Pandemic led to discrimination towards Chinese and later towards Africans in China – Study

A University of Macau (UM) study concluded that at the beginning of the pandemic mainland Chinese were discriminated against in Hong Kong, Taiwan and Western societies, but that later the same happened to Africans in China.

The study ‘Stigma, Discrimination, and Hate Crimes in Chinese-Speaking World amid
Covid-19 Pandemic’, analyzed factors such as “the fear of being infected, food culture, mask culture, political ideology and racism”, to help “understand the stigmatization in Chinese-speaking communities during the Covid-19 pandemic”, but also“ the impact of different socio-political factors in the generation of hate crimes” the university said in a statement.
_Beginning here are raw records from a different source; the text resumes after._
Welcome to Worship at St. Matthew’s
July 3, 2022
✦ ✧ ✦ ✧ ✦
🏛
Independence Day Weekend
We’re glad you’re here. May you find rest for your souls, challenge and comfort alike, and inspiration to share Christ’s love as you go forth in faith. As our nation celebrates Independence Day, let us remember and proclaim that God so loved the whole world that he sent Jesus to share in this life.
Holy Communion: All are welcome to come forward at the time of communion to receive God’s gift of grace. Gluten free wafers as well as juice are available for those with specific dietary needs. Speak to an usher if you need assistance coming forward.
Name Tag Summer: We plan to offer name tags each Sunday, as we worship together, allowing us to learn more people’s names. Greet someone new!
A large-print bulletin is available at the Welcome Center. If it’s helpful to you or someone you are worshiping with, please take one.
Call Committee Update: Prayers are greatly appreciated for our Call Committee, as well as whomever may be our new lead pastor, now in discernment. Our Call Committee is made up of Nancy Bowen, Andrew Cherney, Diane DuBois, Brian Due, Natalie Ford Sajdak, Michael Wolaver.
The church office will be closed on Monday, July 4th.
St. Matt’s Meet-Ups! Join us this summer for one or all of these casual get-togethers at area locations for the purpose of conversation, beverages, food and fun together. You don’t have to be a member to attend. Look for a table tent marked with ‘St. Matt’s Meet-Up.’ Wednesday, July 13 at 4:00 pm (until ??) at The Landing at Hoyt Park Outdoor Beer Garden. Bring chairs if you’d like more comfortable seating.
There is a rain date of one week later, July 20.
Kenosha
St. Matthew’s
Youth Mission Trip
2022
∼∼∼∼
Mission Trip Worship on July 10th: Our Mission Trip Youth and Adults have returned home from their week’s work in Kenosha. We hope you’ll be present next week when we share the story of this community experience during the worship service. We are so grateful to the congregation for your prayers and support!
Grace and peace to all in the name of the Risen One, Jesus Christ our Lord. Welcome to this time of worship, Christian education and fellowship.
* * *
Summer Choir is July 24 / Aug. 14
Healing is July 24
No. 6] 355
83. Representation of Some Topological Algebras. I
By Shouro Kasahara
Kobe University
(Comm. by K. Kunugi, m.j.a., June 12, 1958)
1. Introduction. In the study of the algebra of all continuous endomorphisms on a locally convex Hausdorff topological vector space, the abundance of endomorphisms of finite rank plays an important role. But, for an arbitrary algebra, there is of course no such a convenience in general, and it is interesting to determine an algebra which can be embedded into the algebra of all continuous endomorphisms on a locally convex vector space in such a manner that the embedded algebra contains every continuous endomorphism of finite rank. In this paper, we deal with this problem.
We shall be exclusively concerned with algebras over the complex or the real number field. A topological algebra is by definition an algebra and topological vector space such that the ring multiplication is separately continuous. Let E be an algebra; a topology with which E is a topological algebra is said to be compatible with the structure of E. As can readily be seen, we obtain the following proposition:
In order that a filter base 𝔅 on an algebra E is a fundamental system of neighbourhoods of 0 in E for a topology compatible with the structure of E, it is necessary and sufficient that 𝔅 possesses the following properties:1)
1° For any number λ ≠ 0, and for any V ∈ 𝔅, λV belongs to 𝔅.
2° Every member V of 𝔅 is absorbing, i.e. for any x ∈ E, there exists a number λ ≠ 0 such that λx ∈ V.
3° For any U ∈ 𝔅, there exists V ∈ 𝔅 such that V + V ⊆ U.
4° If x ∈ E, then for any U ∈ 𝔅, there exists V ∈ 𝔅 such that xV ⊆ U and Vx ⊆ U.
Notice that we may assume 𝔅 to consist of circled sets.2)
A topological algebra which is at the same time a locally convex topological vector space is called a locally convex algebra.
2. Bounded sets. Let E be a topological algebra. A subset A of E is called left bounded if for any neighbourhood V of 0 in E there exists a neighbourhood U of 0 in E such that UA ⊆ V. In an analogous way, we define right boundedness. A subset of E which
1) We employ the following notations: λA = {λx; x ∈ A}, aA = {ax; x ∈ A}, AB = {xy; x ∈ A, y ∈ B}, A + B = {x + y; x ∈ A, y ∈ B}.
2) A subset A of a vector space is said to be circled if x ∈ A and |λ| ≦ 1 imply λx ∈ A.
“During the early stages of the pandemic, there were mainly acts of stigmatization by Chinese […] against residents of Wuhan and other cities in Hubei province, by residents of Hong Kong and Taiwan against residents of the mainland, as well as by Western societies against overseas Chinese”.

Later, “with the epidemic gradually controlled within China and the development of the pandemic outside the country, African people in China have also become the target of stigmatization,” he concluded.

The study was carried out by students from the UM Faculty of Social Sciences Sociology Department, guided by the head of the respective department.

The covid-19 pandemic has caused at least 1,979,596 deaths resulting from more than 92.3 million cases of infection worldwide, according to a report by the news agency France-Presse (AFP).